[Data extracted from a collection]
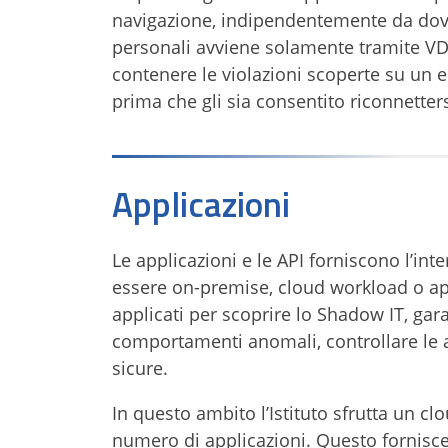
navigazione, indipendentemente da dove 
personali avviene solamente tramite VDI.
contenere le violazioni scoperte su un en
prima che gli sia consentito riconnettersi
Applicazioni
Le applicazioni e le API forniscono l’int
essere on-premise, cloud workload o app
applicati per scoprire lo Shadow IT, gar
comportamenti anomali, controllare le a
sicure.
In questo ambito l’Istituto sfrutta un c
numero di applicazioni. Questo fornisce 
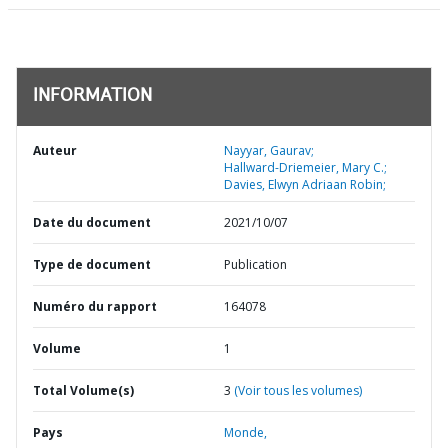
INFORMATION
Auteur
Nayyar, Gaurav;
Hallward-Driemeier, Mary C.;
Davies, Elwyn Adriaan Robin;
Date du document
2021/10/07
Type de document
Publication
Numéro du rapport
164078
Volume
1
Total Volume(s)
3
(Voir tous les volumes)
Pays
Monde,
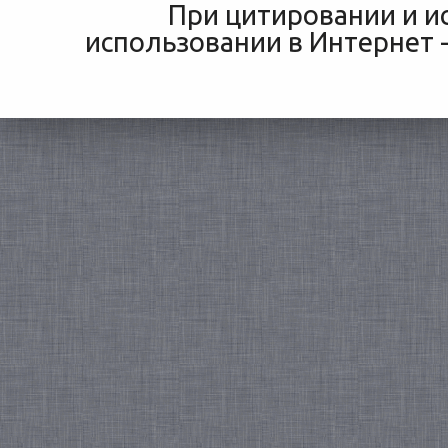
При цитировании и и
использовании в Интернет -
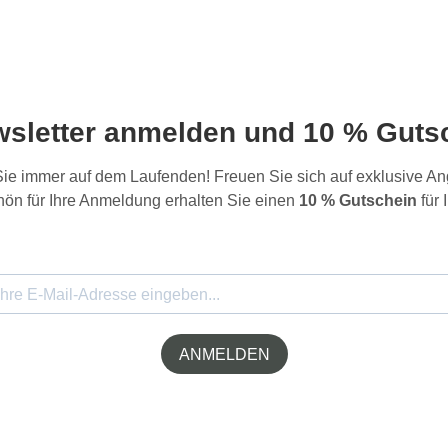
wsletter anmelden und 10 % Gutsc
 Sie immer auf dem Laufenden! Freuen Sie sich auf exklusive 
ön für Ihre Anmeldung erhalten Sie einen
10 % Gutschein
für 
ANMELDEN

■ **TASK OBJECTIVE**:
The response should hold only an exact retyping of the lines from the beginning of the data through the line containing "Date du document", both ends kept, pictures omitted.

■ **RESULT OF THE TASK**:
navigazione, indipendentemente da dove 
personali avviene solamente tramite VDI.
contenere le violazioni scoperte su un en
prima che gli sia consentito riconnettersi
Applicazioni
Le applicazioni e le API forniscono l’int
essere on-premise, cloud workload o app
applicati per scoprire lo Shadow IT, gar
comportamenti anomali, controllare le a
sicure.
In questo ambito l’Istituto sfrutta un c
numero di applicazioni. Questo fornisce 
INFORMATION
Auteur
Nayyar, Gaurav;
Hallward-Driemeier, Mary C.;
Davies, Elwyn Adriaan Robin;
Date du document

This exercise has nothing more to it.